Sunday, March 28, 2010

Independence

I've made the decision to leave my job. There's a cultural expectation at my company that senior members of the team will leave in a managed fashion, with a transition plan. I've never done things this way before, but I'm in the process of negotiating my exit. It's an interesting experience, to say the least, to be leaving without having a job to go to.

I know I'm very good at what I do, and given the right fit, my next employer will be lucky to have me. But still, the economy isn't great and this approach places much of the risk squarely on me, rather than on the company I'm leaving. As I said, it's interesting.

It's also really exciting, despite the question of risk. Getting real joy from what I do every day is incredibly important to my well-being, and it's been a while since that expectation was being satisfied. Even with the uncertainty, the prospect of change feels incredibly good.

All of this has me thinking about independence and flexibility. One of the down-sides to the suburban bliss track, as I've been calling it, is that for those of us who are mere financial mortals (as opposed to the apparent financial demi-gods that I occasionally see pass in a Ferrari or Aston Martin, here in Southborough), there is an incredible amount of leverage associated with that lifestyle. For all the satisfaction that comes with being able to make the payments on a nice house full of nice stuff, there's a tremendous amount of risk that gets created in the process, and an incredible drag on your net worth.

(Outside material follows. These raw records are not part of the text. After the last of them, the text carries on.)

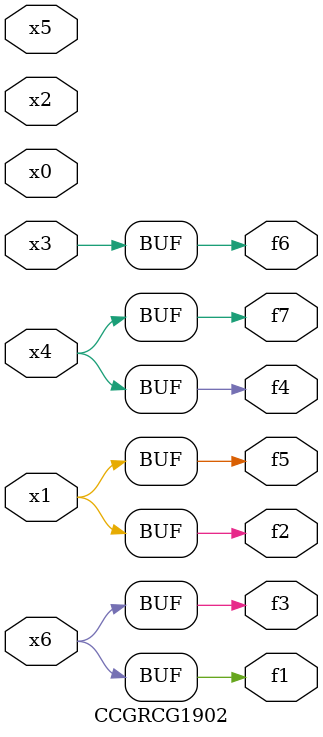
<source format=v>
module CCGRCG1902(
	input x0, x1, x2, x3, x4, x5, x6,
	output f1, f2, f3, f4, f5, f6, f7
);
	assign f1 = x6;
	assign f2 = x1;
	assign f3 = x6;
	assign f4 = x4;
	assign f5 = x1;
	assign f6 = x3;
	assign f7 = x4;
endmodule

</source>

As I extricate myself from the house and the stuff, I think back to some of my marital stress, and about what has kept me at a job that wasn't bringing me joy every day. And a big chunk is really inescapable: the need to service the financial burden that came with the lifestyle.

So as I leave that behind me, I'm toying with a new vision for myself: Create a life with as little leverage as possible. Focus on building capital, not equity. Experience through doing, not acquiring.

The outcome of that change could include a large dose of of personal satisfaction and achievement, mixed with a degree of independence and flexibility I haven't had in years. If so, if the joy stops again, I'll be better positioned to move on, rather than lingering. Not because I can't commit to something, which my track record shows I certainly can. But because once a relationship doesn't work anymore, it's best for both sides to find a better fit as painlessly as possible.